The coronavirus lockdown has hammered Argentina’s economy, which is now expected to shrink around 12% this year, driving millions into poverty and leaving almost six out of every 10 children and adolescents below the poverty line, United Nations data show.
“If I don’t work, it’s all screwed up. Food is expensive. Hunger doesn’t wait for you,” Antonio Chenarce, a 49-year-old baker who  has struggled to make ends meet since losing his job, and who lives with his wife and three children in a poor neighborhood of the capital, Buenos Aires, said.
Chenarce’s wife Benita Ortencia Rivero Rodriguez, 44, said the lack of work and money was tough with the children.

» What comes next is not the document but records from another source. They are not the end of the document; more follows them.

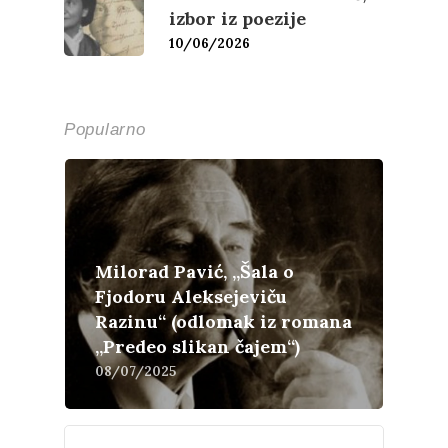
izbor iz poezije
10/06/2026
Popularno
Milorad Pavić, „Šala o
Fjodoru Aleksejeviču
Razinu“ (odlomak iz romana
„Predeo slikan čajem“)
08/07/2025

“We try to take more care of each other because sometimes the kids lack things. They ask you for something and you don’t have it and sometimes it costs a lot,” she said. “Since this all started, there is just less work.”
Roberto Valent, U.N. coordinator in Argentina, said the pandemic was leading to a spike in poverty and predicted that 58.6% of children and adolescents would be in poverty by year’s end. That is up from 53% in late 2019.
“We already have a level of growth in poverty that goes far beyond what Argentina could have foreseen even in its worst nightmares,” said Valent. Up to 850,000 jobs could be lost this year due to the coronavirus, he estimated.